Converting radians to degrees is essential for displaying trigonometric results, rotation controls, compass displays, and geometric utilities in JavaScript applications. With over 25 years of experience in software development and as the creator of CoreUI, I’ve used this conversion in rotation sliders, angle indicators, and chart label formatting. JavaScript’s Math.atan2(), Math.asin(), and Math.acos() return radians — convert to degrees before displaying to users. For the inverse operation, see how to convert degrees to radians in JavaScript.

Multiply radians by 180 / Math.PI to convert to degrees.

Math.PI * (180 / Math.PI)        // 180  (π rad = 180°)
(Math.PI / 2) * (180 / Math.PI)  // 90   (π/2 rad = 90°)
(Math.PI / 4) * (180 / Math.PI)  // 45   (π/4 rad = 45°)

1. Reusable Helper Function

const toDegrees = rad => rad * (180 / Math.PI)

toDegrees(0)           // 0
toDegrees(Math.PI / 6) // 30
toDegrees(Math.PI / 4) // 45
toDegrees(Math.PI / 3) // 60
toDegrees(Math.PI / 2) // 90
toDegrees(Math.PI)     // 180
toDegrees(2 * Math.PI) // 360

2. Pre-Calculated Constant for Performance

In animation loops or high-frequency conversions, cache 180 / Math.PI to avoid repeated division.
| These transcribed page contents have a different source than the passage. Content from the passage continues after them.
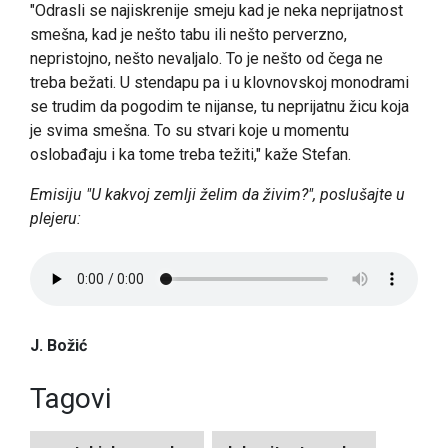
"Odrasli se najiskrenije smeju kad je neka neprijatnost
smešna, kad je nešto tabu ili nešto perverzno,
nepristojno, nešto nevaljalo. To je nešto od čega ne
treba bežati. U stendapu pa i u klovnovskoj monodrami
se trudim da pogodim te nijanse, tu neprijatnu žicu koja
je svima smešna. To su stvari koje u momentu
oslobađaju i ka tome treba težiti," kaže Stefan.
Emisiju "U kakvoj zemlji želim da živim?", poslušajte u
plejeru:
J. Božić
Tagovi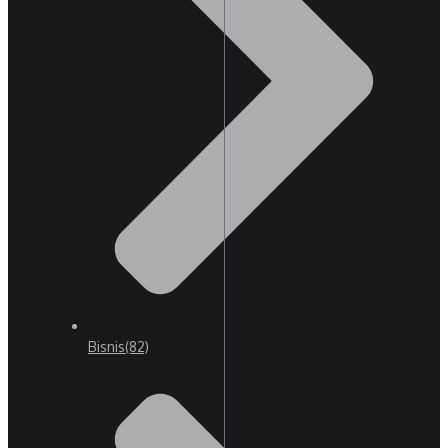
Bisnis
(82)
const RAD_TO_DEG = 180 / Math.PI

function angleDisplay(radians) {
  return (radians * RAD_TO_DEG).toFixed(1) + '°'
}

angleDisplay(Math.PI / 4)  // '45.0°'
angleDisplay(Math.PI)      // '180.0°'

3. Converting atan2() Output

Math.atan2(y, x) returns the angle in radians between the positive x-axis and the point (x, y). Converting to degrees makes the result human-readable.
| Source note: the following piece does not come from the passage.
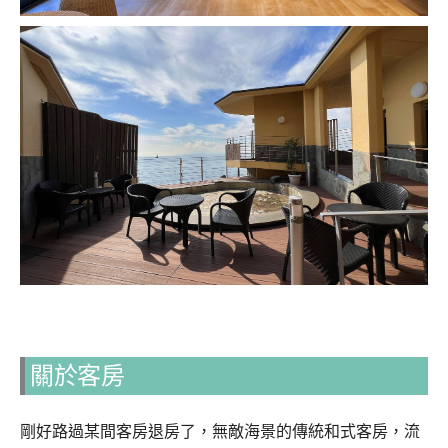
關於客房
剛好路過某間客房退房了，無敵海景的傳統和式客房，流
const toDegrees = rad => rad * (180 / Math.PI)

// Angle from origin to point (1, 1) — should be 45°
toDegrees(Math.atan2(1, 1))    // 45

// Angle from origin to point (-1, 0) — should be 180°
toDegrees(Math.atan2(0, -1))   // 180

// Angle from origin to point (0, -1) — should be -90°
toDegrees(Math.atan2(-1, 0))   // -90

This is one of the most common real-world uses — computing the angle of a drag gesture, joystick, or pointer relative to a center point.
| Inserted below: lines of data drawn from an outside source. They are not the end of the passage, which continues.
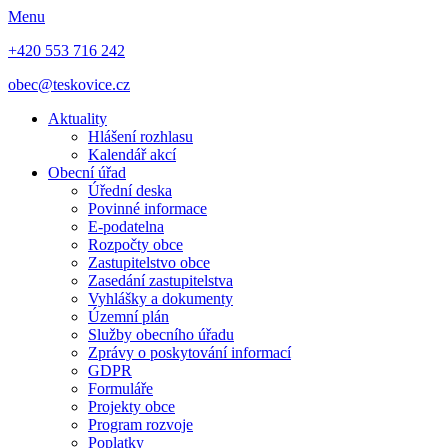
Menu
+420 553 716 242
obec@teskovice.cz
Aktuality
Hlášení rozhlasu
Kalendář akcí
Obecní úřad
Úřední deska
Povinné informace
E-podatelna
Rozpočty obce
Zastupitelstvo obce
Zasedání zastupitelstva
Vyhlášky a dokumenty
Územní plán
Služby obecního úřadu
Zprávy o poskytování informací
GDPR
Formuláře
Projekty obce
Program rozvoje
Poplatky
4. Converting asin() and acos()

Math.asin() and Math.acos() return values in [-π/2, π/2] and [0, π] respectively. Convert for display.

const toDegrees = rad => rad * (180 / Math.PI)

toDegrees(Math.asin(0.5))    // 30    — arcsin(0.5) = 30°
toDegrees(Math.asin(1))      // 90    — arcsin(1)   = 90°
toDegrees(Math.acos(0.5))    // 60    — arccos(0.5) = 60°
toDegrees(Math.acos(0))      // 90    — arccos(0)   = 90°
toDegrees(Math.acos(-1))     // 180   — arccos(-1)  = 180°

5. Normalising Angles to 0–360

atan2 can return negative values. For a compass or rotation display, normalise to [0, 360).

const toDegrees = rad => rad * (180 / Math.PI)

function normaliseAngle(rad) {
  const deg = toDegrees(rad)
  return ((deg % 360) + 360) % 360
}

normaliseAngle(Math.atan2(-1, 0))   // 270  (was -90°)
normaliseAngle(Math.atan2(0, -1))   // 180
normaliseAngle(Math.atan2(1, 1))    // 45

The double-modulo trick ((deg % 360) + 360) % 360 handles both positive and negative inputs cleanly.

6. Displaying with toFixed()

For UI labels, round to a sensible number of decimal places using toFixed().

const toDegrees = rad => rad * (180 / Math.PI)

const angle = Math.atan2(3, 4)
toDegrees(angle)            // 36.86989764584402
toDegrees(angle).toFixed(1) // '36.9'
toDegrees(angle).toFixed(0) // '37'

// Parse back to number if needed for further math
parseFloat(toDegrees(angle).toFixed(2))  // 36.87

Use toFixed() for display strings, not for further arithmetic — it returns a string.

Best Practice Note:

Cache 180 / Math.PI as RAD_TO_DEG when converting frequently. Use toFixed(1) or toFixed(0) for degree labels in UI — raw floating-point output is rarely appropriate to show users. Normalise to [0, 360) when displaying compass bearings or rotation dials. For the inverse, multiply by Math.PI / 180 — see how to convert degrees to radians in JavaScript.